- [Material for this exercise]:
--------

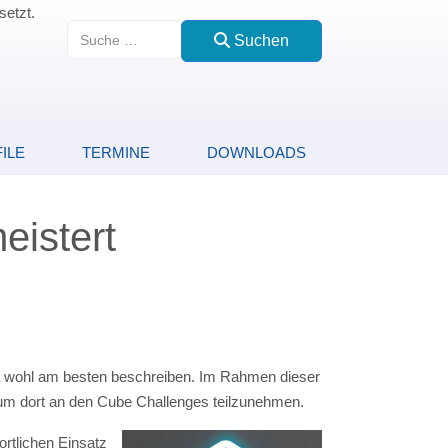
setzt.
Suchen
Suchen
ILE
TERMINE
DOWNLOADS
eistert
6a wohl am besten beschreiben. Im Rahmen dieser
um dort an den Cube Challenges teilzunehmen.
rtlichen Einsatz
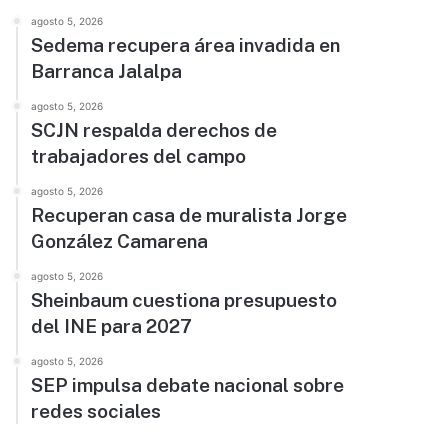
agosto 5, 2026
Sedema recupera área invadida en
Barranca Jalalpa
agosto 5, 2026
SCJN respalda derechos de
trabajadores del campo
agosto 5, 2026
Recuperan casa de muralista Jorge
González Camarena
agosto 5, 2026
Sheinbaum cuestiona presupuesto
del INE para 2027
agosto 5, 2026
SEP impulsa debate nacional sobre
redes sociales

--------

- [Task requirements]: Copy exactly, and only, the lines running from the one containing "6a wohl am besten" through the final line of the data, and omit the pictures.

- [Your response]:
6a wohl am besten beschreiben. Im Rahmen dieser
um dort an den Cube Challenges teilzunehmen.
rtlichen Einsatz
agosto 5, 2026
Sedema recupera área invadida en
Barranca Jalalpa
agosto 5, 2026
SCJN respalda derechos de
trabajadores del campo
agosto 5, 2026
Recuperan casa de muralista Jorge
González Camarena
agosto 5, 2026
Sheinbaum cuestiona presupuesto
del INE para 2027
agosto 5, 2026
SEP impulsa debate nacional sobre
redes sociales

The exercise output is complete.